Tomorrow, at 9AM EST (or an hour before teatime in Britain), I’ll be giving an online talk on Quantum Money from Hidden Subspaces (see here for PowerPoint slides) at the Q+ hangout on Google+. To watch the talk, go here, then click the “Play” button on the video that will be there tomorrow. Abstract:
Forty years ago, Wiesner pointed out that quantum mechanics raises the striking possibility of money that cannot be counterfeited according to the laws of physics. We propose the first quantum money scheme that is (1) public-key, meaning that anyone can verify a banknote as genuine, not only the bank that printed it, and (2) cryptographically secure, under a “classical” hardness assumption that has nothing to do with quantum money. Our scheme is based on hidden subspaces, encoded as the zero-sets of random multivariate polynomials. A main technical advance is to show that the “black-box” version of our scheme, where the polynomials are replaced by classical oracles, is unconditionally secure. Previously, such a result had only been known relative to a quantum oracle (and even there, the proof was never published). Even in Wiesner’s original setting — quantum money that can only be verified by the bank — we are able to use our techniques to patch a major security hole in Wiesner’s scheme. We give the first private-key quantum money scheme that allows unlimited verifications and that remains unconditionally secure, even if the counterfeiter can interact adaptively with the bank. Our money scheme is simpler than previous public-key quantum money schemes, including a knot-based scheme of Farhi et al.

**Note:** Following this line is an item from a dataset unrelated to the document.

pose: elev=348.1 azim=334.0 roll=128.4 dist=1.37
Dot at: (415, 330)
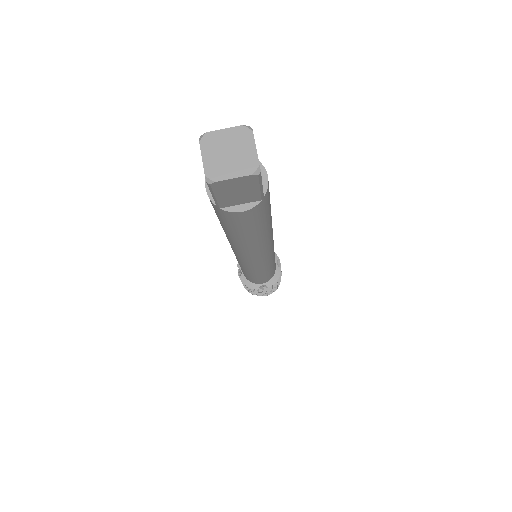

The verifier needs to perform only two tests, one in the standard basis and one in the Hadamard basis — matching the original intuition for quantum money, based on the existence of complementary observables. Our security proofs use a new variant of Ambainis’s quantum adversary method, and several other tools that might be of independent interest. Joint work with Paul Christiano.
Update: Here’s a YouTube video of the talk.
In unrelated news, Alistair Sinclair asked me to announce that UC Berkeley’s new Simons Institute for Theoretical Computer Science—you know, the thing Berkeley recently defeated MIT (among others) to get—is soliciting proposals for programs. The deadline is July 15, so be sure to get your proposal in soon.